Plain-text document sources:
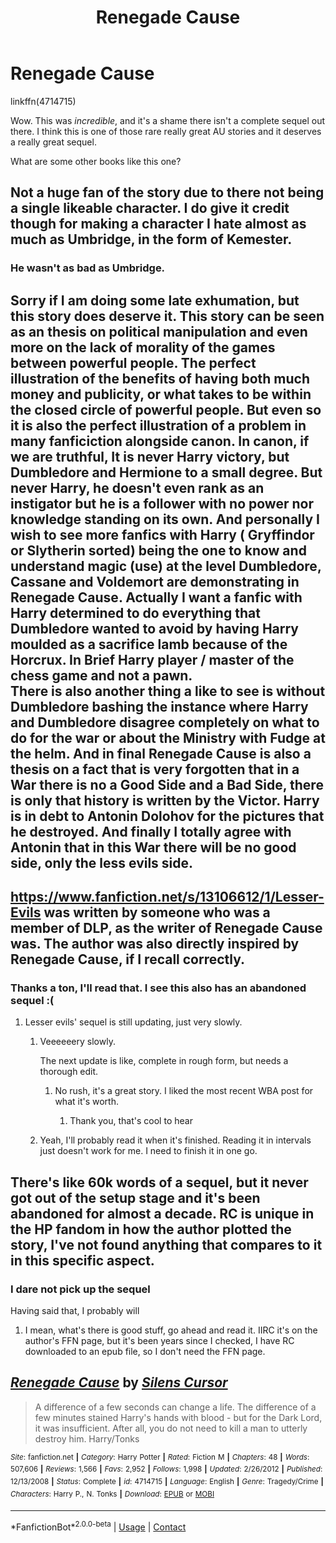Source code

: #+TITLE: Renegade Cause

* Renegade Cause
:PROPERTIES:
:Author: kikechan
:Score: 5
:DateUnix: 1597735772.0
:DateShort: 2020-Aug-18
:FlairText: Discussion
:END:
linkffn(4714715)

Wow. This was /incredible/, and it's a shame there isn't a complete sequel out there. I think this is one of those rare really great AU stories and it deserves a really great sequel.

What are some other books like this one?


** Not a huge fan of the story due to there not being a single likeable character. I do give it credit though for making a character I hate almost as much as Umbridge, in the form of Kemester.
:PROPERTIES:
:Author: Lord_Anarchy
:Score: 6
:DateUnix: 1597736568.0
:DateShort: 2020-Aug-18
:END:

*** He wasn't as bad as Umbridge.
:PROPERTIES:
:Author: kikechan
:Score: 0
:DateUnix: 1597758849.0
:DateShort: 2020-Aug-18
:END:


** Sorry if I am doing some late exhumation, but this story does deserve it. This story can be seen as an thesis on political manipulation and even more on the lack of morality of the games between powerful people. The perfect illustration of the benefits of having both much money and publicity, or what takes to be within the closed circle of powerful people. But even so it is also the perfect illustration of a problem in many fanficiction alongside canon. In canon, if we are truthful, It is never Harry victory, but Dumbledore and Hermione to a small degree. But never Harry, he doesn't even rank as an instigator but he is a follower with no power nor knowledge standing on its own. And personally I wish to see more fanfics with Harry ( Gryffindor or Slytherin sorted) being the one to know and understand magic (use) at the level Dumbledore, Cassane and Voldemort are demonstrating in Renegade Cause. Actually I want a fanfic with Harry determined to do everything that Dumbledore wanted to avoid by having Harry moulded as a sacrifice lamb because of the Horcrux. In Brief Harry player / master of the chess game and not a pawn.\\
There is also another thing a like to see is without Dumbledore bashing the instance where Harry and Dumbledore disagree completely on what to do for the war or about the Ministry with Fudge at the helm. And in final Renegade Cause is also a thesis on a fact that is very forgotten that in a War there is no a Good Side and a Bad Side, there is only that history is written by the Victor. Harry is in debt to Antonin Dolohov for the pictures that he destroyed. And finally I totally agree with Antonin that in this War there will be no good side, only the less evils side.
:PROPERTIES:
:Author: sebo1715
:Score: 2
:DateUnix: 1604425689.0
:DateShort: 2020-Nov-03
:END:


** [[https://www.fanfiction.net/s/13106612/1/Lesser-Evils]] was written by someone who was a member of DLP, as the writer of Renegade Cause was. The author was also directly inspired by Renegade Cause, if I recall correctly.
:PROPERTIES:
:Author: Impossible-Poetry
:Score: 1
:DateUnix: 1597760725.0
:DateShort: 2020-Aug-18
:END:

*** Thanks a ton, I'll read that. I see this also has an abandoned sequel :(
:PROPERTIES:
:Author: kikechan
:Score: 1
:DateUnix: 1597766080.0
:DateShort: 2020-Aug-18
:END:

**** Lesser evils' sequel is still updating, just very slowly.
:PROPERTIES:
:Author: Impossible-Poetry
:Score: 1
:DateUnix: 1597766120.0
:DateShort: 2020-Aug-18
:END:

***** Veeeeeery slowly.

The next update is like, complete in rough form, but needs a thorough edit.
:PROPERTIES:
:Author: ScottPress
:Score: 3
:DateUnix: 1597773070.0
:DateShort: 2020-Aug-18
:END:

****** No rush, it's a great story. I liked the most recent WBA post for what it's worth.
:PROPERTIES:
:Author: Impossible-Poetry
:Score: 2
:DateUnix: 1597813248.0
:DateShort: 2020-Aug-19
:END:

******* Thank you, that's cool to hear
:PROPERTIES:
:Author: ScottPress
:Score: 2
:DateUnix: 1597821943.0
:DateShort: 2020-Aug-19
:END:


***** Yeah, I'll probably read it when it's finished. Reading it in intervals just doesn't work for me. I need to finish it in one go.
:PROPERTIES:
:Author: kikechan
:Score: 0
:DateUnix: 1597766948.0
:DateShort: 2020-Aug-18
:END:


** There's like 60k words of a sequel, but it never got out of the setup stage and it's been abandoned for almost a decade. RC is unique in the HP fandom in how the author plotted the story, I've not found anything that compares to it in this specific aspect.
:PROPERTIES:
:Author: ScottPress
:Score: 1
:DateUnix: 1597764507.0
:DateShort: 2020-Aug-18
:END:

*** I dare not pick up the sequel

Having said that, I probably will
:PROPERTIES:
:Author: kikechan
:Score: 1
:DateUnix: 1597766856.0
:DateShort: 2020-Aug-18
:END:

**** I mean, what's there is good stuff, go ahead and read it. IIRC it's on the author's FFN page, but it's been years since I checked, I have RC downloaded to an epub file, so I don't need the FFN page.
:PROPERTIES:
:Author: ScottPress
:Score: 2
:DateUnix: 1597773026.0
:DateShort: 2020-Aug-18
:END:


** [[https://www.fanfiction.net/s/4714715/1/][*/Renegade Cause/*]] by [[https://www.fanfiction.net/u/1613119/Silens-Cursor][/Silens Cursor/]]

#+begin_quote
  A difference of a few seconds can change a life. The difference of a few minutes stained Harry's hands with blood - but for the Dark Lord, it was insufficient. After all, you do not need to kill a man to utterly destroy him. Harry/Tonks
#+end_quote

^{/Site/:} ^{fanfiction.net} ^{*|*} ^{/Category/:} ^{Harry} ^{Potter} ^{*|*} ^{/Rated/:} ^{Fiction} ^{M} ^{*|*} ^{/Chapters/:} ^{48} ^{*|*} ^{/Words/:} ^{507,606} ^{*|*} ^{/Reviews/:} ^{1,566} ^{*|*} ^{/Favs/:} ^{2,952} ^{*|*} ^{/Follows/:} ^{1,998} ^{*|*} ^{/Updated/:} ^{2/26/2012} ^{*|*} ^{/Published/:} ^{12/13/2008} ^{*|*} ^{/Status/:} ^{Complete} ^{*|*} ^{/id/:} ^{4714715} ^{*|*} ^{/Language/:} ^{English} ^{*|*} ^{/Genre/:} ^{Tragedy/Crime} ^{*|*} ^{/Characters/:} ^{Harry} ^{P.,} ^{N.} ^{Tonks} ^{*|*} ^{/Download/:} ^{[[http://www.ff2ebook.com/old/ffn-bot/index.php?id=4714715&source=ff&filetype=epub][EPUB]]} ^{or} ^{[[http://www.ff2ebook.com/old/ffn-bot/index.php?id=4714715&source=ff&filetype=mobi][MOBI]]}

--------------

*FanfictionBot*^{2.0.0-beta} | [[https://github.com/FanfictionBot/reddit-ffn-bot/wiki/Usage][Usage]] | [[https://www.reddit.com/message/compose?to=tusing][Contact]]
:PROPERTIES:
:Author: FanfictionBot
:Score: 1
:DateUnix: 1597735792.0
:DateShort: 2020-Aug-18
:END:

==

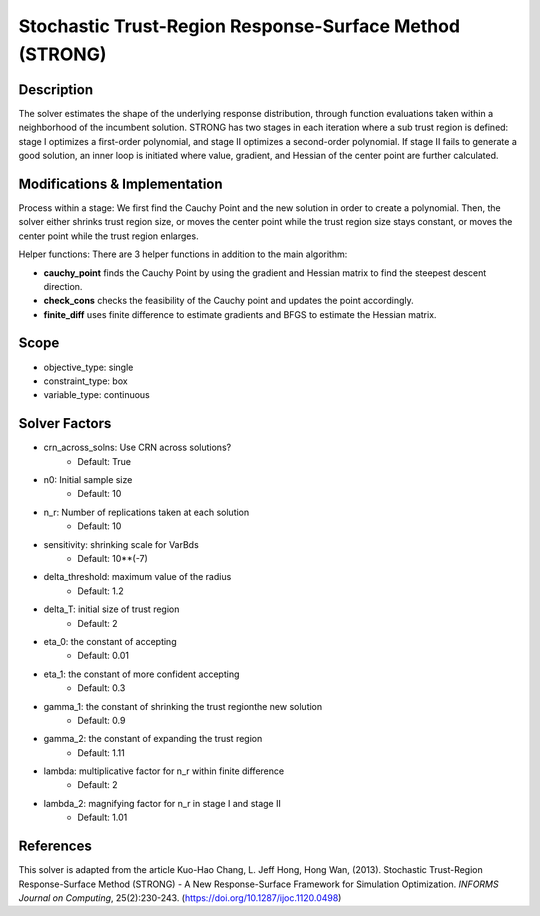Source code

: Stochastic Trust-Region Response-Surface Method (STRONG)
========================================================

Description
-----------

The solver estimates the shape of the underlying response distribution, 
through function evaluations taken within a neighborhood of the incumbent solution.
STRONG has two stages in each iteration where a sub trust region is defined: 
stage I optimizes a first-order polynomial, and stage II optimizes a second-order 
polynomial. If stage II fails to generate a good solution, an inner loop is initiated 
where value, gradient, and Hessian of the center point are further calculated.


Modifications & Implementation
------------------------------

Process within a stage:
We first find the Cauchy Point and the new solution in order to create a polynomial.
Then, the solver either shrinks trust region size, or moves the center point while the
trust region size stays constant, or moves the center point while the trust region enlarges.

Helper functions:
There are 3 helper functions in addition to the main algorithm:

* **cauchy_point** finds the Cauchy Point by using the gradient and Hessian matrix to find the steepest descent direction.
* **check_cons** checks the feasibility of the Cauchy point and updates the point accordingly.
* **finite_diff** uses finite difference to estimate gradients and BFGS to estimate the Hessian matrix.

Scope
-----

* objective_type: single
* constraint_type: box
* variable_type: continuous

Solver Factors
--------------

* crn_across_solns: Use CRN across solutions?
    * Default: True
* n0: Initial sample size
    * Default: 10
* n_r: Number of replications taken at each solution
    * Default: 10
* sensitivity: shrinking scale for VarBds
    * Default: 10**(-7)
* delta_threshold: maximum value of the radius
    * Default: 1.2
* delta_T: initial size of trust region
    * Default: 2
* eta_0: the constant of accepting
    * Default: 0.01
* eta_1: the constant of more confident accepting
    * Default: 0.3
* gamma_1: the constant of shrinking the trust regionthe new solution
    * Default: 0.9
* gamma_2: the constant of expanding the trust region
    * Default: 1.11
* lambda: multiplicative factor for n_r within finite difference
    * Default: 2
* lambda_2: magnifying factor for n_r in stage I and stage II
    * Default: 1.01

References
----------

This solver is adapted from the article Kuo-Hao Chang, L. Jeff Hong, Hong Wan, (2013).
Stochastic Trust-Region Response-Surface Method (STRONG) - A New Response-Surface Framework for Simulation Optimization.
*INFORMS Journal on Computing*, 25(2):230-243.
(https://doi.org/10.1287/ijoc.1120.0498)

* * *

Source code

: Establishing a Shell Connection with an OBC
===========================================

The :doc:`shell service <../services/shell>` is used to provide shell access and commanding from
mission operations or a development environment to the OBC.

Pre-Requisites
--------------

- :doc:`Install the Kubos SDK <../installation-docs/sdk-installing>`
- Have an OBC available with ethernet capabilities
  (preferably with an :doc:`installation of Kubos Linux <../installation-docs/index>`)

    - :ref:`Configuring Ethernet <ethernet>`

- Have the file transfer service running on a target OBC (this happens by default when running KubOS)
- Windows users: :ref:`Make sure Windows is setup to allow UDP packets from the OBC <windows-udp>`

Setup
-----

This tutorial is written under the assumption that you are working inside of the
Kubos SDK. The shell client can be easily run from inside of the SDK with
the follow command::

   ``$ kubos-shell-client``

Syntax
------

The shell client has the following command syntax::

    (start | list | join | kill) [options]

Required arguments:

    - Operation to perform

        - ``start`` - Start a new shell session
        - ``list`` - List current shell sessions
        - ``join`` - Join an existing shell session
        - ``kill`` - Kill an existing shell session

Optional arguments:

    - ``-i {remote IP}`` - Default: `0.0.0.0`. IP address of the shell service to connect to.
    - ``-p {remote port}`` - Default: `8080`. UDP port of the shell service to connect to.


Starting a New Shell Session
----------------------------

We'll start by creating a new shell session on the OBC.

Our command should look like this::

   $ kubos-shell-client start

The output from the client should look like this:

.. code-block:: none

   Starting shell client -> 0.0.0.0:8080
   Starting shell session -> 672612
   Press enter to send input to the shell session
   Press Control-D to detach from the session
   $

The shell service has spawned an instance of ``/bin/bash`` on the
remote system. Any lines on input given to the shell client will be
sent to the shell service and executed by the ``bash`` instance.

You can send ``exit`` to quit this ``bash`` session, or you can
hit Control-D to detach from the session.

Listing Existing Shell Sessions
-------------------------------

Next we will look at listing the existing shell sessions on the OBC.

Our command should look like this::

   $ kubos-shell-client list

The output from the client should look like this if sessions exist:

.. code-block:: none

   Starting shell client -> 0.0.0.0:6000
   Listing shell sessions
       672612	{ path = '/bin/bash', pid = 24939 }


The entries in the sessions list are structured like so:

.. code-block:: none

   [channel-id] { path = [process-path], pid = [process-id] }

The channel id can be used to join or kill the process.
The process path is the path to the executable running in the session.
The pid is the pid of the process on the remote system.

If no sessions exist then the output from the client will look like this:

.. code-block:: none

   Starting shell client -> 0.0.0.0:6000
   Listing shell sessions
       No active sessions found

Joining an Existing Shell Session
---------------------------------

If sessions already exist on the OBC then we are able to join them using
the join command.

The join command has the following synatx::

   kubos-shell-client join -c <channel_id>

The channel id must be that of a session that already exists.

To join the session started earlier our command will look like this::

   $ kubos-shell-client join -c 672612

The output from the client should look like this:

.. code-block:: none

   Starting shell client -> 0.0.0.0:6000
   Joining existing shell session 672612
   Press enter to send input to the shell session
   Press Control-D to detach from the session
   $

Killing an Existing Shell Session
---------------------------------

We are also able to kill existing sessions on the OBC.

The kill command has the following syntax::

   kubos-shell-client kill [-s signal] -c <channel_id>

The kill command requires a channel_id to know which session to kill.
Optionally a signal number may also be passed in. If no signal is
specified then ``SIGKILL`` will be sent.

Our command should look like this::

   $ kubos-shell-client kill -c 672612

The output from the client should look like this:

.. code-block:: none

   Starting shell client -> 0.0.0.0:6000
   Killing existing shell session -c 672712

* [Task item]
Print again the lines of the entries above that fall between the line holding "The process path" and the line holding "The kill command has", inclusive, exactly as they stand.

* [Reply]
The process path is the path to the executable running in the session.
The pid is the pid of the process on the remote system.

If no sessions exist then the output from the client will look like this:

.. code-block:: none

   Starting shell client -> 0.0.0.0:6000
   Listing shell sessions
       No active sessions found

Joining an Existing Shell Session
---------------------------------

If sessions already exist on the OBC then we are able to join them using
the join command.

The join command has the following synatx::

   kubos-shell-client join -c <channel_id>

The channel id must be that of a session that already exists.

To join the session started earlier our command will look like this::

   $ kubos-shell-client join -c 672612

The output from the client should look like this:

.. code-block:: none

   Starting shell client -> 0.0.0.0:6000
   Joining existing shell session 672612
   Press enter to send input to the shell session
   Press Control-D to detach from the session
   $

Killing an Existing Shell Session
---------------------------------

We are also able to kill existing sessions on the OBC.

The kill command has the following syntax::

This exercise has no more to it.